Voters approved two statewide ballot measures in 2018 pertaining to minimum wages. Arkansas Issue 5 was approved, incrementally raising the minimum wage in Arkansas from $8.50 to $11 per hour by 2021. Missouri Proposition B was also approved, increasing the state’s minimum wage each year from $7.85 up to $12 per hour in 2023.
The federal minimum wage is currently $7.25 per hour. Georgia and Wyoming are the only two states with minimum wages below the federal level, making the federal minimum wage operative in those states. Another 19 states have state minimums at $7.25, matching the federal level. The other 29 states and Washington, D.C., all have minimum wages above the federal level. Thirteen of those states have wages above $10.00 per hour. Statewide minimum wage laws range from $5.15 per hour in Georgia and Wyoming up to $14.00 per hour in Washington, D.C.
Overall, minimum wages increased in 20 states and Washington, D.C., in 2018. Some of these changes took place due to ballot measures, while others took place due to state legislation. Minimum wages will also increase in 21 states and Washington, D.C., in 2019. The average increase for these 21 states is $0.55.
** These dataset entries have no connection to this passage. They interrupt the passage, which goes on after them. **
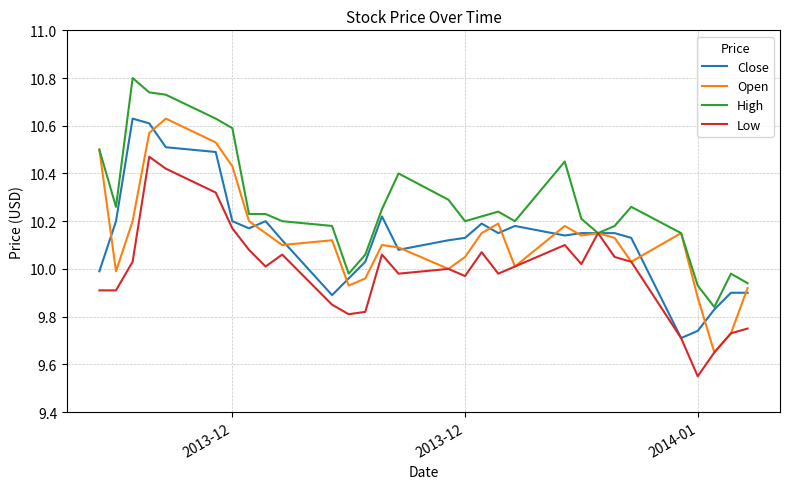

How many values in the High series are below 10?

5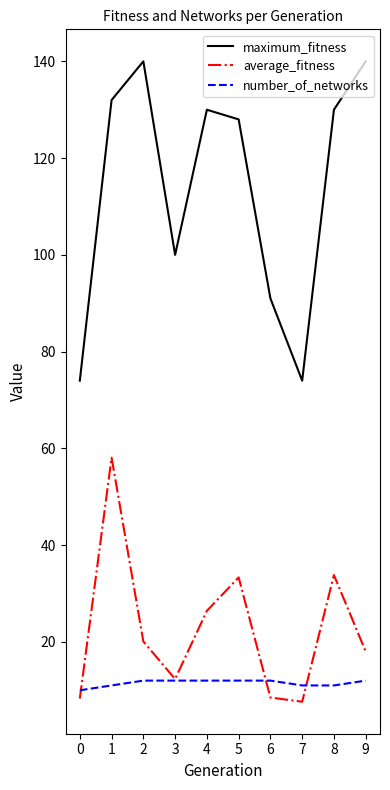

The maximum_fitness series shows 140.0 at 2. True or false?

True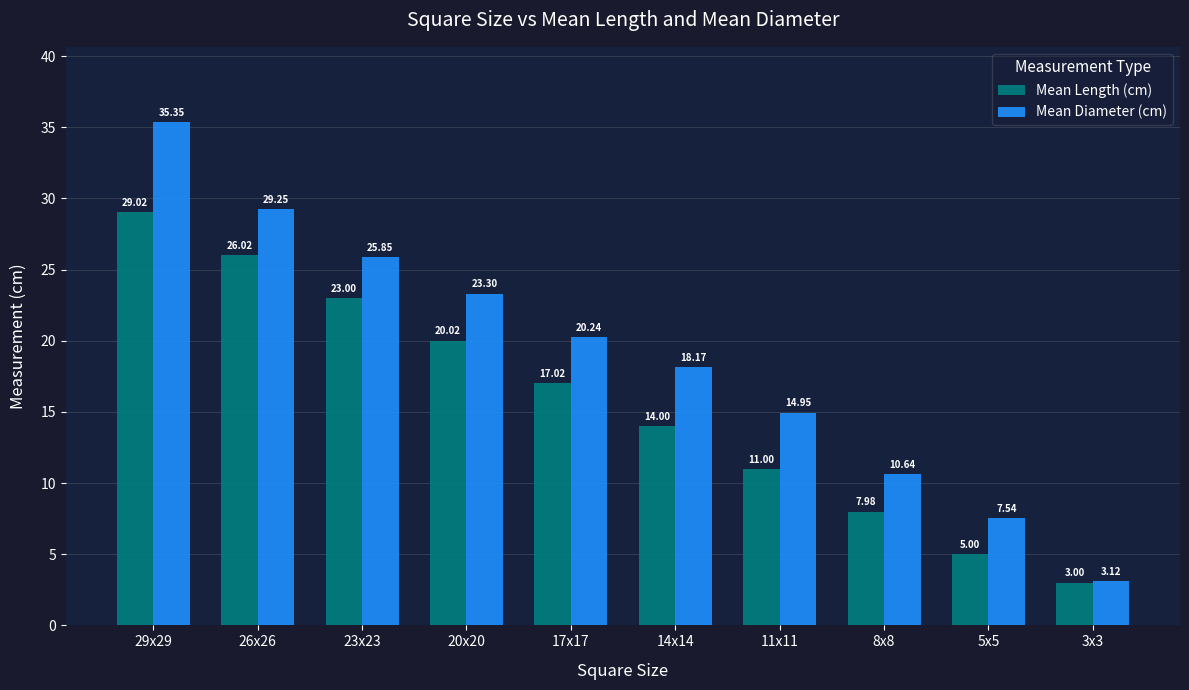

How many values in the Mean Diameter (cm) series exceed 20?

5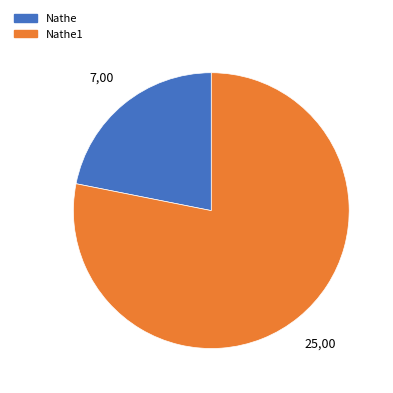

Rank the categories by value from highest to lowest.

Nathe1, Nathe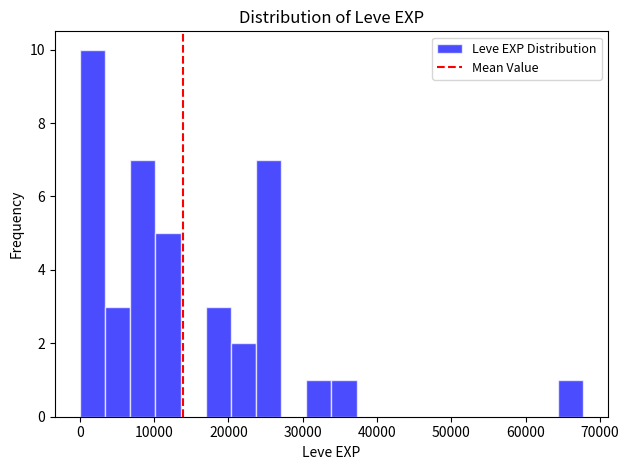

Around what value on the x-axis is the tallest bar? Give the approximate position of its centre, as read against the axis.

2000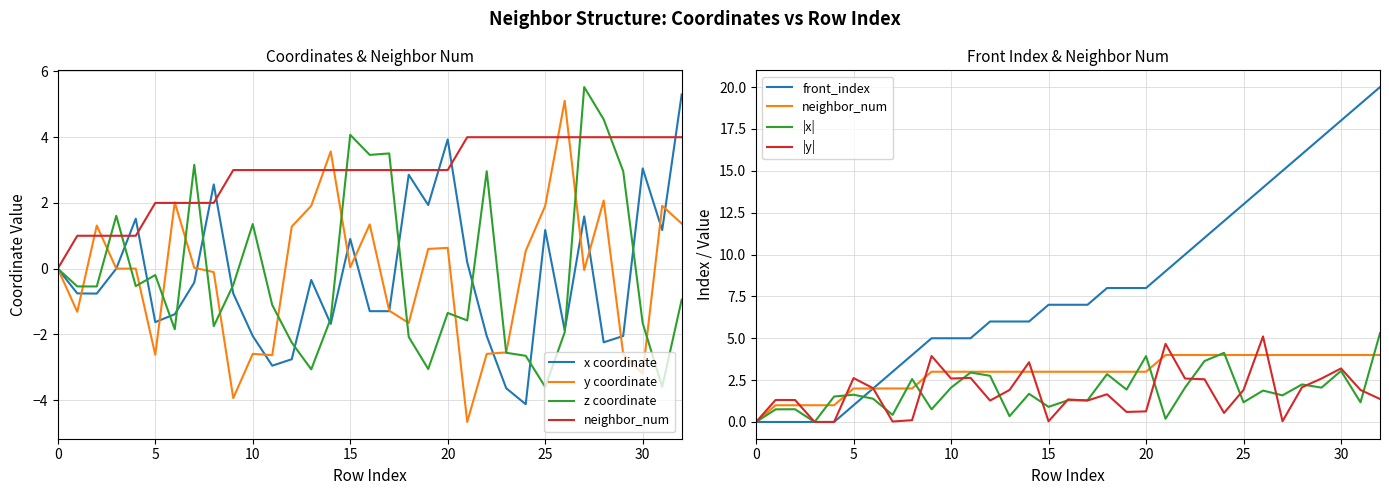

Is this an area chart (filled region under the line)?

No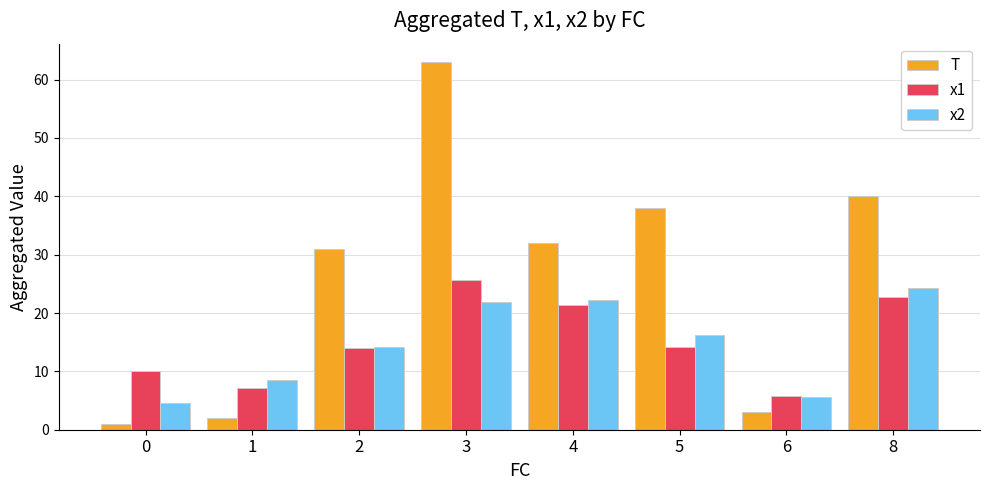

At which label is x2 closest to 14?

2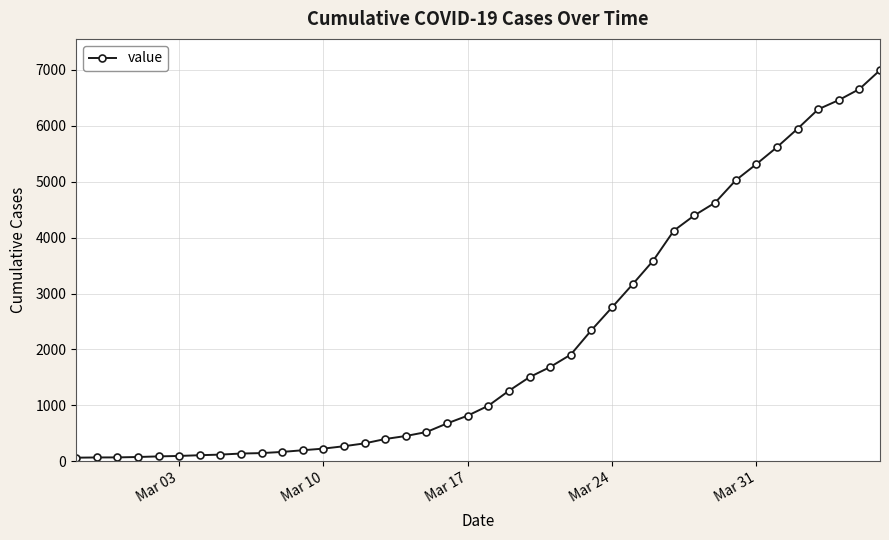

What is the greatest value displayed?

6995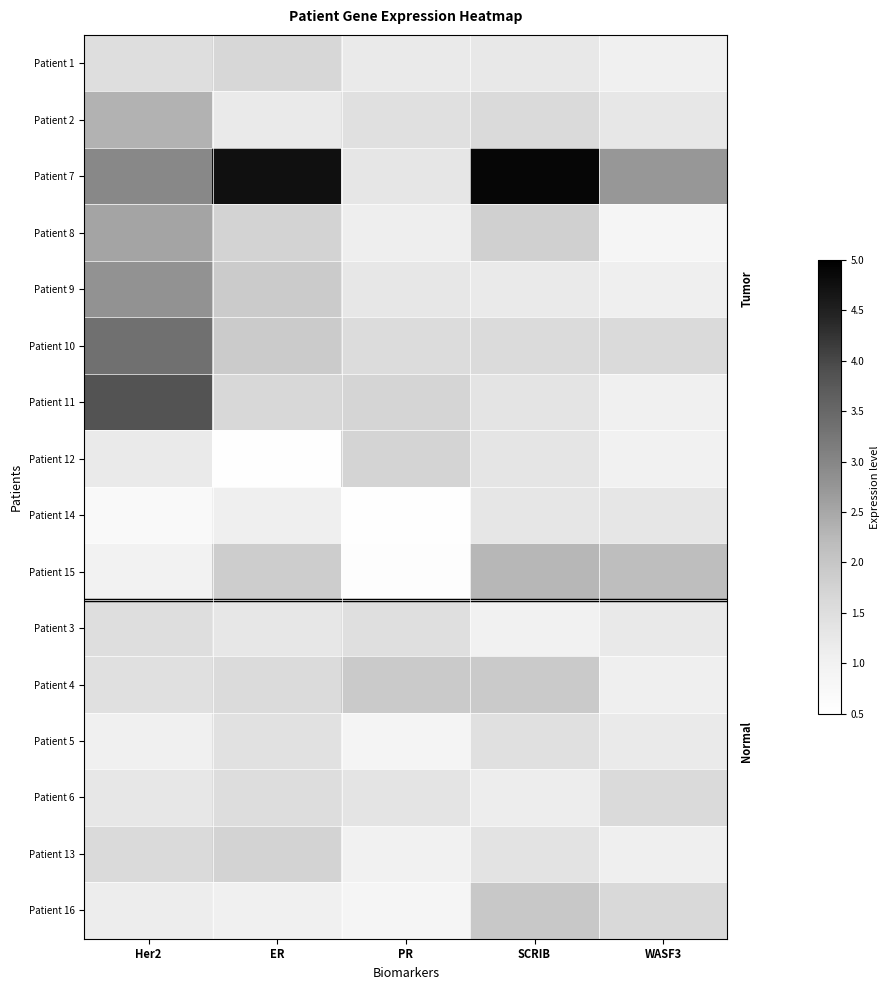

What is the smallest value displayed?

0.5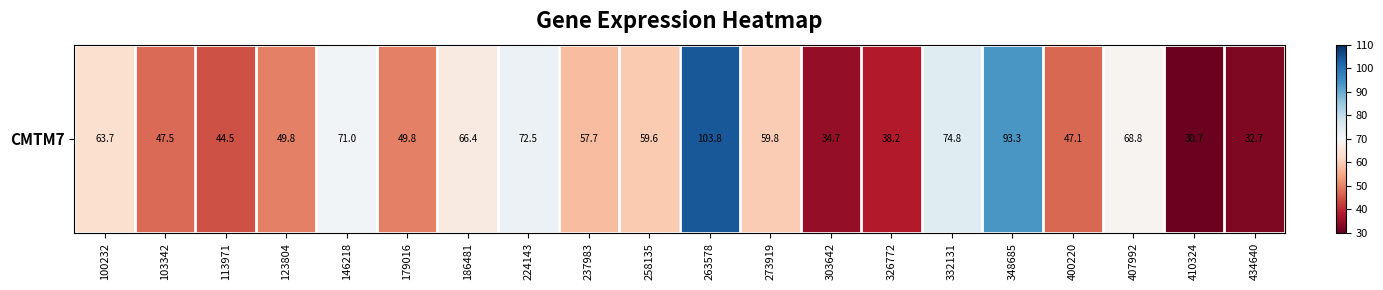

The value at 410324 is 52.1. True or false?

False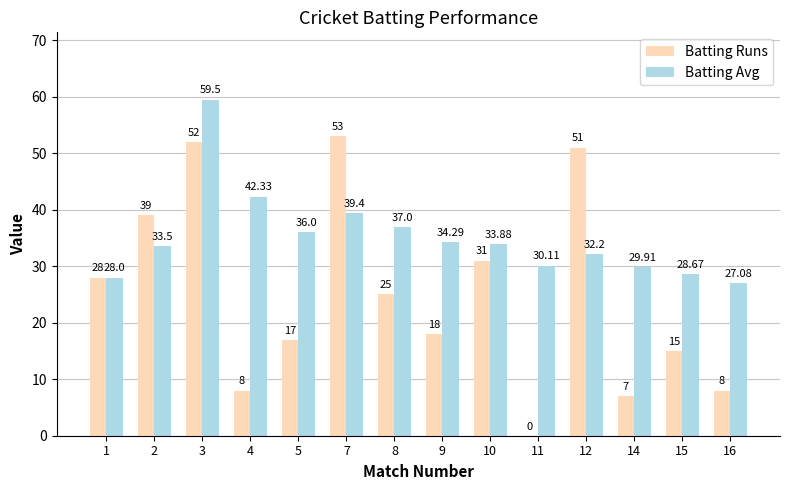

Reading right to left, extract all data points from this chart.

Batting Runs: 8.0	15.0	7.0	51.0	0.0	31.0	18.0	25.0	53.0	17.0	8.0	52.0	39.0	28.0
Batting Avg: 27.1	28.7	29.9	32.2	30.1	33.9	34.3	37.0	39.4	36.0	42.3	59.5	33.5	28.0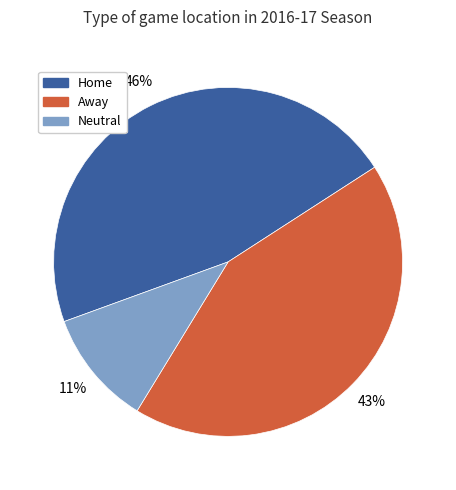

Approximately how many times larger is the value at Home compared to Away?

1.1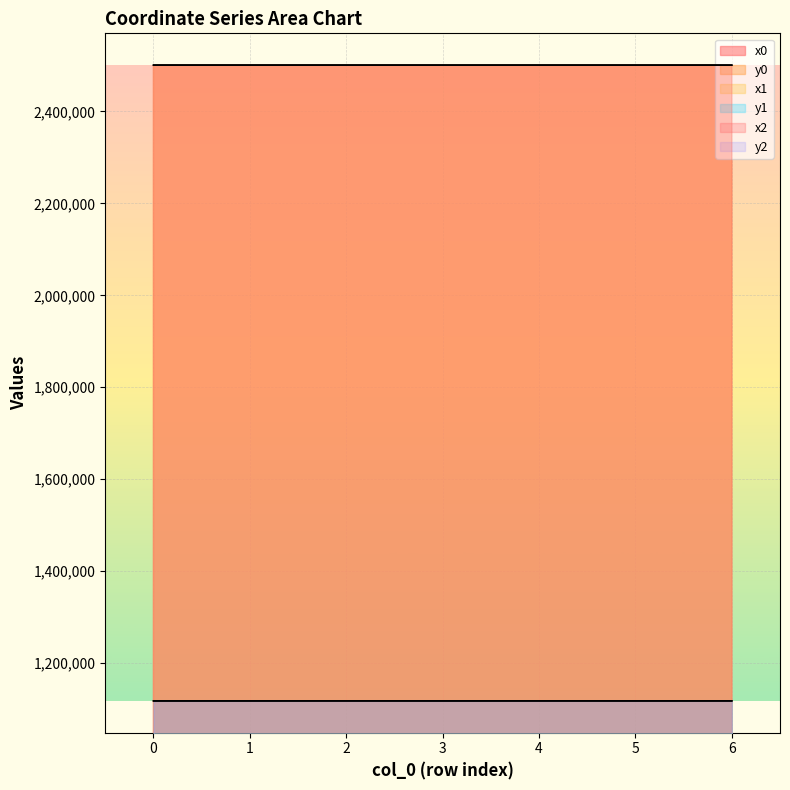

How many lines are shown in the chart?

6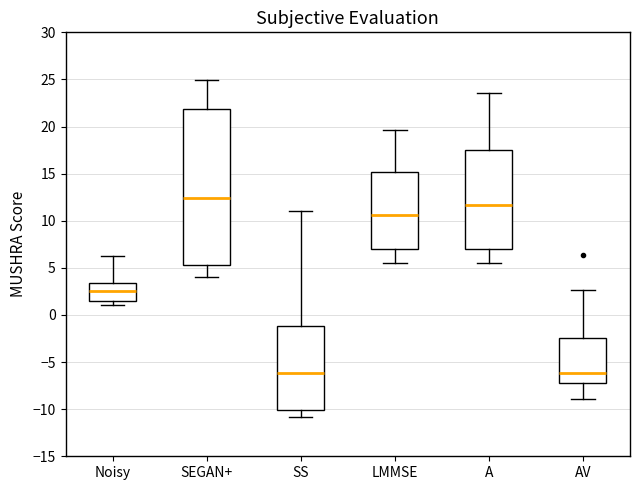

Reading left to right, read every box against the y-axis: the position of its median line, the range the box covers, and the ends of its whiskers. The values are not printed on the chart, so give them approximately, as read against the axis.

Noisy: median 2.5, box 1.5 to 3.5, whiskers 1.0 to 6.0
SEGAN+: median 12.5, box 5.5 to 22.0, whiskers 4.0 to 25.0
SS: median -6.0, box -10.0 to -1.0, whiskers -11.0 to 11.0
LMMSE: median 10.5, box 7.0 to 15.0, whiskers 5.5 to 19.5
A: median 11.5, box 7.0 to 17.5, whiskers 5.5 to 23.5
AV: median -6.0, box -7.0 to -2.5, whiskers -9.0 to 2.5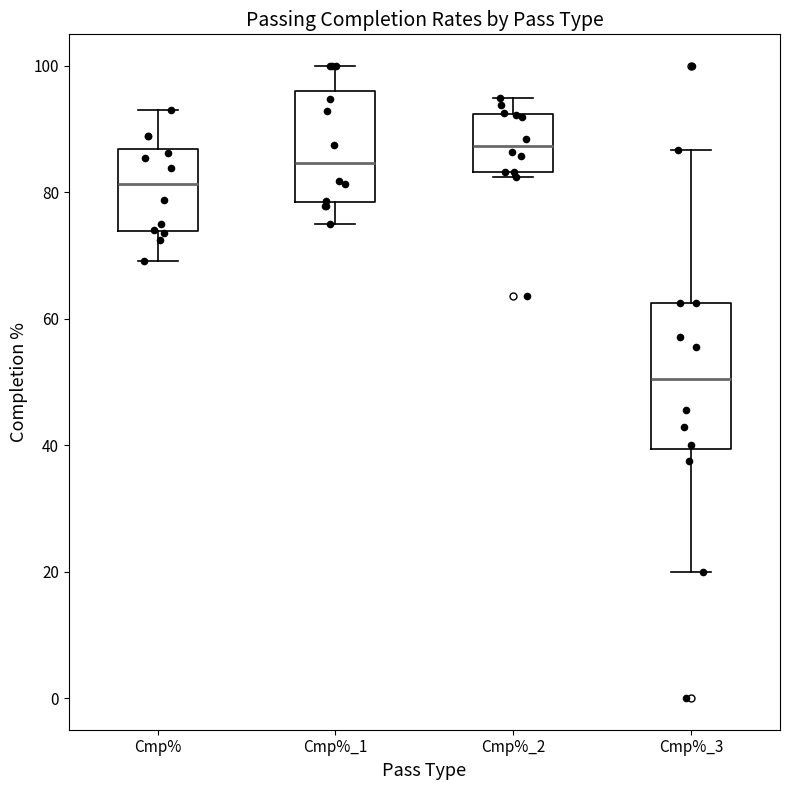

Which box has the highest median line?

Cmp%_2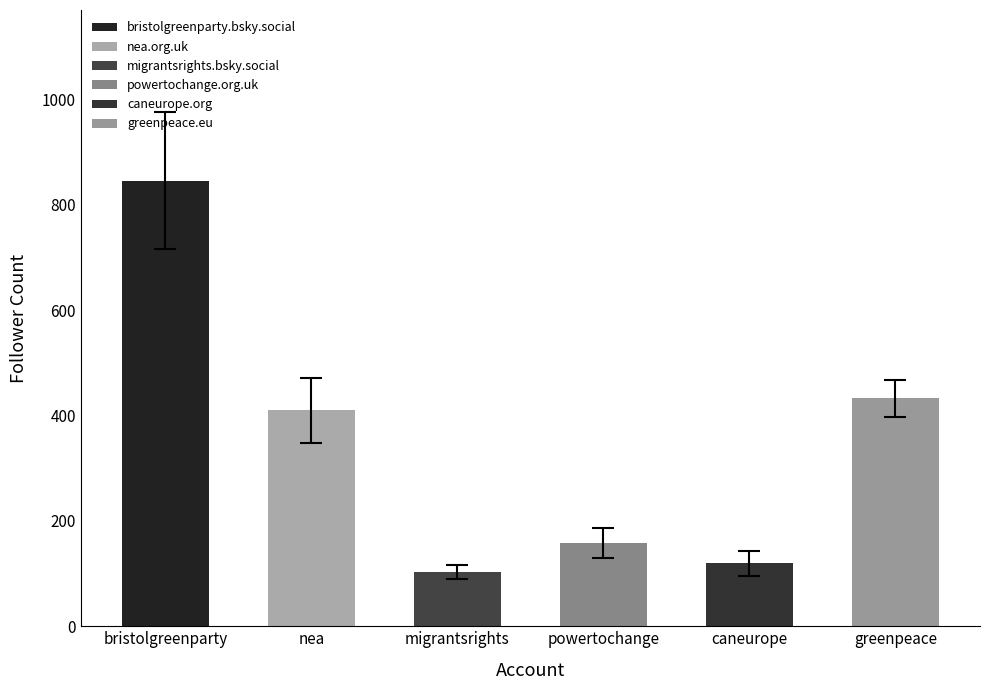

Between 34 and 18, which is larger?

34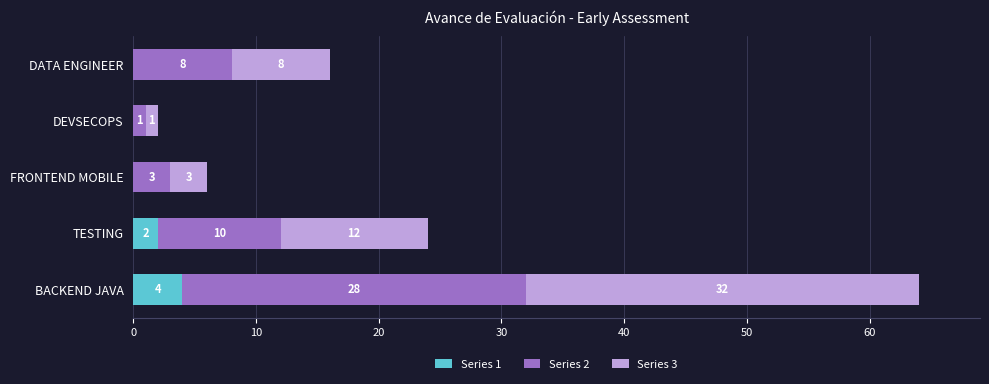

What is the highest value of the Series 1 series?

4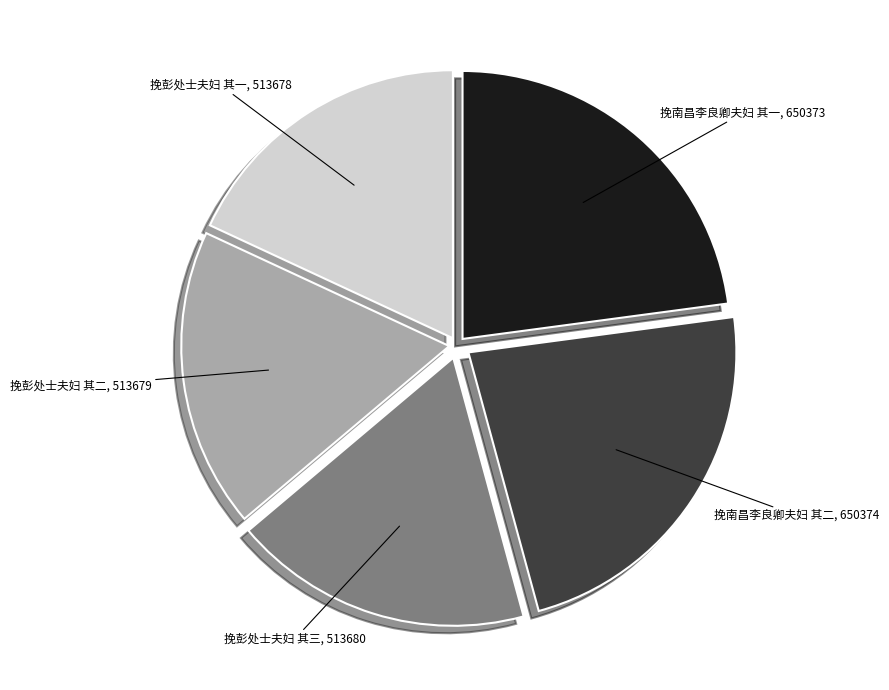

Which has a higher value, 挽彭处士夫妇 其二 or 挽南昌李良卿夫妇 其一?

挽南昌李良卿夫妇 其一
Proponents of increased minimum wages in Florida and Nevada are aiming to get measures on the ballot in 2020. Supporters of Florida’s minimum wage measure need to collect 766,200 valid signatures by February 1, 2020, to get their measure on the ballot. In Nevada, a majority vote is required in two successive sessions of the Nevada State Legislature to place an amendment on the ballot. Legislators passed Senate Joint Resolution 6 in 2017 and need to pass it again in their 2019 legislative session in order to place it on the ballot in 2020.